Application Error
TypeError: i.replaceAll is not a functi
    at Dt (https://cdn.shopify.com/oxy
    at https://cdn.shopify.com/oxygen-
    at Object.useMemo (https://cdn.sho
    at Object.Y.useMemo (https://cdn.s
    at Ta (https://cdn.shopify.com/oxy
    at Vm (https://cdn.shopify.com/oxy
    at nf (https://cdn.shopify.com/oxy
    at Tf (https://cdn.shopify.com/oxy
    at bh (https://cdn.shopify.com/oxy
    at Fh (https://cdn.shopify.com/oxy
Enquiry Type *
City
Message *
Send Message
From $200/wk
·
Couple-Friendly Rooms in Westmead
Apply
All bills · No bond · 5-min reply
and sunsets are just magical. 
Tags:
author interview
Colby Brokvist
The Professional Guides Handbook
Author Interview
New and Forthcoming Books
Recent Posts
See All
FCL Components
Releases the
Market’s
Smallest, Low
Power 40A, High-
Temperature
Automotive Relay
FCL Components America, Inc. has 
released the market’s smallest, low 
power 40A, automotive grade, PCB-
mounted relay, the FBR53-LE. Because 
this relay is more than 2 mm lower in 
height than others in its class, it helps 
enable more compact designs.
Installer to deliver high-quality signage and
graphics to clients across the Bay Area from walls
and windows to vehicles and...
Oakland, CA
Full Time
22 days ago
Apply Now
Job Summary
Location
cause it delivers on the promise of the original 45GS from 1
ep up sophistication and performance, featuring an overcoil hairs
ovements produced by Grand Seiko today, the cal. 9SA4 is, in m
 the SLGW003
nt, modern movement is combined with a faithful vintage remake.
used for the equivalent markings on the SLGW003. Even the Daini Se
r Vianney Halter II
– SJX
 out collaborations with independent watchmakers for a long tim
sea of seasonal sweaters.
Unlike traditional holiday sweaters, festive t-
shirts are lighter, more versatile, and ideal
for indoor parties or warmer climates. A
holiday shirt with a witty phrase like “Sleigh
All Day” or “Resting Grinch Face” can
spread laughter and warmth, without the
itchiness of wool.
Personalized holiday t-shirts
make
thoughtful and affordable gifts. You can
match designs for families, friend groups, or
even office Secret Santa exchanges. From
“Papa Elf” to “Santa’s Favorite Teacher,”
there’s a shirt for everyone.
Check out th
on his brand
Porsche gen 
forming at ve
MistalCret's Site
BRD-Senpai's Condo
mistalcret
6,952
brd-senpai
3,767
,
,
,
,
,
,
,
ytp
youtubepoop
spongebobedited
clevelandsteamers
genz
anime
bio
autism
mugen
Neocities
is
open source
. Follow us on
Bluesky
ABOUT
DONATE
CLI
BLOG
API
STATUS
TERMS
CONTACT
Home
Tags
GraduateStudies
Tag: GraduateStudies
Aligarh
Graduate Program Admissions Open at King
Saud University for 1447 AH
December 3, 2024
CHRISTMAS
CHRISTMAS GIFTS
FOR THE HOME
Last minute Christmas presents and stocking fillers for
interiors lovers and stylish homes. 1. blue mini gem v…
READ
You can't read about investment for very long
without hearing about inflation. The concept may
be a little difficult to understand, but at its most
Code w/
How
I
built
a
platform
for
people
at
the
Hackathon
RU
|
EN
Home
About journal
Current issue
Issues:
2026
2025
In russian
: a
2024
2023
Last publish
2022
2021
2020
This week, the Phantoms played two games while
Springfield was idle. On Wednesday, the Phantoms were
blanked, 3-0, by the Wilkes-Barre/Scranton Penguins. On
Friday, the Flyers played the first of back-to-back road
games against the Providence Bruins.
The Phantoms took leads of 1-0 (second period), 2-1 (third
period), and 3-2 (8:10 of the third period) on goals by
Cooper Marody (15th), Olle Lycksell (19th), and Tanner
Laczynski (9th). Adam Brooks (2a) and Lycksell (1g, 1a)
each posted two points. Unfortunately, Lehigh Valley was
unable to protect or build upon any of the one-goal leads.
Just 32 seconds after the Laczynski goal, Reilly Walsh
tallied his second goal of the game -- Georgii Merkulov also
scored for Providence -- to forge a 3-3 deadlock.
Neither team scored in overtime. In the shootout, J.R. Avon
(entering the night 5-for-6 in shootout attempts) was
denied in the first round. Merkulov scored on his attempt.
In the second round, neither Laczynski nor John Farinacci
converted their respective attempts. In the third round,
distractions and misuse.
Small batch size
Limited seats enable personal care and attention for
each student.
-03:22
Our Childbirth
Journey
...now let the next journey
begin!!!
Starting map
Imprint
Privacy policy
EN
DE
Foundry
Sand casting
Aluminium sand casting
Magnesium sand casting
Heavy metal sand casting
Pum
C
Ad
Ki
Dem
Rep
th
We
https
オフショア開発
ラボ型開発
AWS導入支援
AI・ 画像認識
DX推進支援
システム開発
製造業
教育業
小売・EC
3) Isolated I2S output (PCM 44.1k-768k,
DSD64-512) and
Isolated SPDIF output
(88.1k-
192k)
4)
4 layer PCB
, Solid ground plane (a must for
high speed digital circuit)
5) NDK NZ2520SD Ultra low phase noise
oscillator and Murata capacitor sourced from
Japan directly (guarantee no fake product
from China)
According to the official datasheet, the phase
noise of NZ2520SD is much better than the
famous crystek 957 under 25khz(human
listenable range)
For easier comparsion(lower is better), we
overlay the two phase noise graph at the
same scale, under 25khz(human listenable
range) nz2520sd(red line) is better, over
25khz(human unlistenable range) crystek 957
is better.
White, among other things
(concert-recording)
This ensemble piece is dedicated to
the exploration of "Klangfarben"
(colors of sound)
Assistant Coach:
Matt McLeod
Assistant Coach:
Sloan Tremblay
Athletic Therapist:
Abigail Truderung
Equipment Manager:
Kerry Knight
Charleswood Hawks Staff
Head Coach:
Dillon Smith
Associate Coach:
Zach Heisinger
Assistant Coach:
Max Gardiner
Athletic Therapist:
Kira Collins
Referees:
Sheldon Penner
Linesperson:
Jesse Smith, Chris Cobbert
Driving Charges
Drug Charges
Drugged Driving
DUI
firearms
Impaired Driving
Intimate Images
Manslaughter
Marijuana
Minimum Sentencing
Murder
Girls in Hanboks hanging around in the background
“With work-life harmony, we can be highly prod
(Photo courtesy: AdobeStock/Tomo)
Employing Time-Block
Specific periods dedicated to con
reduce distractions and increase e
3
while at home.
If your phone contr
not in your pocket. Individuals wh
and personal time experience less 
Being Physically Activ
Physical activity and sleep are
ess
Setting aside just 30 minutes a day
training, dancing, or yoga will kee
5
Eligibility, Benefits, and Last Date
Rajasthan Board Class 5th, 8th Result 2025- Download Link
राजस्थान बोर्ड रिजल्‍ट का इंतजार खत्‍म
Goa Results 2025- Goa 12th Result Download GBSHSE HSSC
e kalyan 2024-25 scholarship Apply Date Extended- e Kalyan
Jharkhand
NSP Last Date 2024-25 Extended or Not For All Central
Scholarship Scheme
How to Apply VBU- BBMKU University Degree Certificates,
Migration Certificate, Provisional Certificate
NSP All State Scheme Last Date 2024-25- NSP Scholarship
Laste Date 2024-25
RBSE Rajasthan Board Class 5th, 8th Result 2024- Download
────────────────────
● **Your instructions**: Output the records exactly, so that each line matches what was given.

● **Answer area**:
Application Error
TypeError: i.replaceAll is not a functi
    at Dt (https://cdn.shopify.com/oxy
    at https://cdn.shopify.com/oxygen-
    at Object.useMemo (https://cdn.sho
    at Object.Y.useMemo (https://cdn.s
    at Ta (https://cdn.shopify.com/oxy
    at Vm (https://cdn.shopify.com/oxy
    at nf (https://cdn.shopify.com/oxy
    at Tf (https://cdn.shopify.com/oxy
    at bh (https://cdn.shopify.com/oxy
    at Fh (https://cdn.shopify.com/oxy
Enquiry Type *
City
Message *
Send Message
From $200/wk
·
Couple-Friendly Rooms in Westmead
Apply
All bills · No bond · 5-min reply
and sunsets are just magical. 
Tags:
author interview
Colby Brokvist
The Professional Guides Handbook
Author Interview
New and Forthcoming Books
Recent Posts
See All
FCL Components
Releases the
Market’s
Smallest, Low
Power 40A, High-
Temperature
Automotive Relay
FCL Components America, Inc. has 
released the market’s smallest, low 
power 40A, automotive grade, PCB-
mounted relay, the FBR53-LE. Because 
this relay is more than 2 mm lower in 
height than others in its class, it helps 
enable more compact designs.
Installer to deliver high-quality signage and
graphics to clients across the Bay Area from walls
and windows to vehicles and...
Oakland, CA
Full Time
22 days ago
Apply Now
Job Summary
Location
cause it delivers on the promise of the original 45GS from 1
ep up sophistication and performance, featuring an overcoil hairs
ovements produced by Grand Seiko today, the cal. 9SA4 is, in m
 the SLGW003
nt, modern movement is combined with a faithful vintage remake.
used for the equivalent markings on the SLGW003. Even the Daini Se
r Vianney Halter II
– SJX
 out collaborations with independent watchmakers for a long tim
sea of seasonal sweaters.
Unlike traditional holiday sweaters, festive t-
shirts are lighter, more versatile, and ideal
for indoor parties or warmer climates. A
holiday shirt with a witty phrase like “Sleigh
All Day” or “Resting Grinch Face” can
spread laughter and warmth, without the
itchiness of wool.
Personalized holiday t-shirts
make
thoughtful and affordable gifts. You can
match designs for families, friend groups, or
even office Secret Santa exchanges. From
“Papa Elf” to “Santa’s Favorite Teacher,”
there’s a shirt for everyone.
Check out th
on his brand
Porsche gen 
forming at ve
MistalCret's Site
BRD-Senpai's Condo
mistalcret
6,952
brd-senpai
3,767
,
,
,
,
,
,
,
ytp
youtubepoop
spongebobedited
clevelandsteamers
genz
anime
bio
autism
mugen
Neocities
is
open source
. Follow us on
Bluesky
ABOUT
DONATE
CLI
BLOG
API
STATUS
TERMS
CONTACT
Home
Tags
GraduateStudies
Tag: GraduateStudies
Aligarh
Graduate Program Admissions Open at King
Saud University for 1447 AH
December 3, 2024
CHRISTMAS
CHRISTMAS GIFTS
FOR THE HOME
Last minute Christmas presents and stocking fillers for
interiors lovers and stylish homes. 1. blue mini gem v…
READ
You can't read about investment for very long
without hearing about inflation. The concept may
be a little difficult to understand, but at its most
Code w/
How
I
built
a
platform
for
people
at
the
Hackathon
RU
|
EN
Home
About journal
Current issue
Issues:
2026
2025
In russian
: a
2024
2023
Last publish
2022
2021
2020
This week, the Phantoms played two games while
Springfield was idle. On Wednesday, the Phantoms were
blanked, 3-0, by the Wilkes-Barre/Scranton Penguins. On
Friday, the Flyers played the first of back-to-back road
games against the Providence Bruins.
The Phantoms took leads of 1-0 (second period), 2-1 (third
period), and 3-2 (8:10 of the third period) on goals by
Cooper Marody (15th), Olle Lycksell (19th), and Tanner
Laczynski (9th). Adam Brooks (2a) and Lycksell (1g, 1a)
each posted two points. Unfortunately, Lehigh Valley was
unable to protect or build upon any of the one-goal leads.
Just 32 seconds after the Laczynski goal, Reilly Walsh
tallied his second goal of the game -- Georgii Merkulov also
scored for Providence -- to forge a 3-3 deadlock.
Neither team scored in overtime. In the shootout, J.R. Avon
(entering the night 5-for-6 in shootout attempts) was
denied in the first round. Merkulov scored on his attempt.
In the second round, neither Laczynski nor John Farinacci
converted their respective attempts. In the third round,
distractions and misuse.
Small batch size
Limited seats enable personal care and attention for
each student.
-03:22
Our Childbirth
Journey
...now let the next journey
begin!!!
Starting map
Imprint
Privacy policy
EN
DE
Foundry
Sand casting
Aluminium sand casting
Magnesium sand casting
Heavy metal sand casting
Pum
C
Ad
Ki
Dem
Rep
th
We
https
オフショア開発
ラボ型開発
AWS導入支援
AI・ 画像認識
DX推進支援
システム開発
製造業
教育業
小売・EC
3) Isolated I2S output (PCM 44.1k-768k,
DSD64-512) and
Isolated SPDIF output
(88.1k-
192k)
4)
4 layer PCB
, Solid ground plane (a must for
high speed digital circuit)
5) NDK NZ2520SD Ultra low phase noise
oscillator and Murata capacitor sourced from
Japan directly (guarantee no fake product
from China)
According to the official datasheet, the phase
noise of NZ2520SD is much better than the
famous crystek 957 under 25khz(human
listenable range)
For easier comparsion(lower is better), we
overlay the two phase noise graph at the
same scale, under 25khz(human listenable
range) nz2520sd(red line) is better, over
25khz(human unlistenable range) crystek 957
is better.
White, among other things
(concert-recording)
This ensemble piece is dedicated to
the exploration of "Klangfarben"
(colors of sound)
Assistant Coach:
Matt McLeod
Assistant Coach:
Sloan Tremblay
Athletic Therapist:
Abigail Truderung
Equipment Manager:
Kerry Knight
Charleswood Hawks Staff
Head Coach:
Dillon Smith
Associate Coach:
Zach Heisinger
Assistant Coach:
Max Gardiner
Athletic Therapist:
Kira Collins
Referees:
Sheldon Penner
Linesperson:
Jesse Smith, Chris Cobbert
Driving Charges
Drug Charges
Drugged Driving
DUI
firearms
Impaired Driving
Intimate Images
Manslaughter
Marijuana
Minimum Sentencing
Murder
Girls in Hanboks hanging around in the background
“With work-life harmony, we can be highly prod
(Photo courtesy: AdobeStock/Tomo)
Employing Time-Block
Specific periods dedicated to con
reduce distractions and increase e
3
while at home.
If your phone contr
not in your pocket. Individuals wh
and personal time experience less 
Being Physically Activ
Physical activity and sleep are
ess
Setting aside just 30 minutes a day
training, dancing, or yoga will kee
5
Eligibility, Benefits, and Last Date
Rajasthan Board Class 5th, 8th Result 2025- Download Link
राजस्थान बोर्ड रिजल्‍ट का इंतजार खत्‍म
Goa Results 2025- Goa 12th Result Download GBSHSE HSSC
e kalyan 2024-25 scholarship Apply Date Extended- e Kalyan
Jharkhand
NSP Last Date 2024-25 Extended or Not For All Central
Scholarship Scheme
How to Apply VBU- BBMKU University Degree Certificates,
Migration Certificate, Provisional Certificate
NSP All State Scheme Last Date 2024-25- NSP Scholarship
Laste Date 2024-25
RBSE Rajasthan Board Class 5th, 8th Result 2024- Download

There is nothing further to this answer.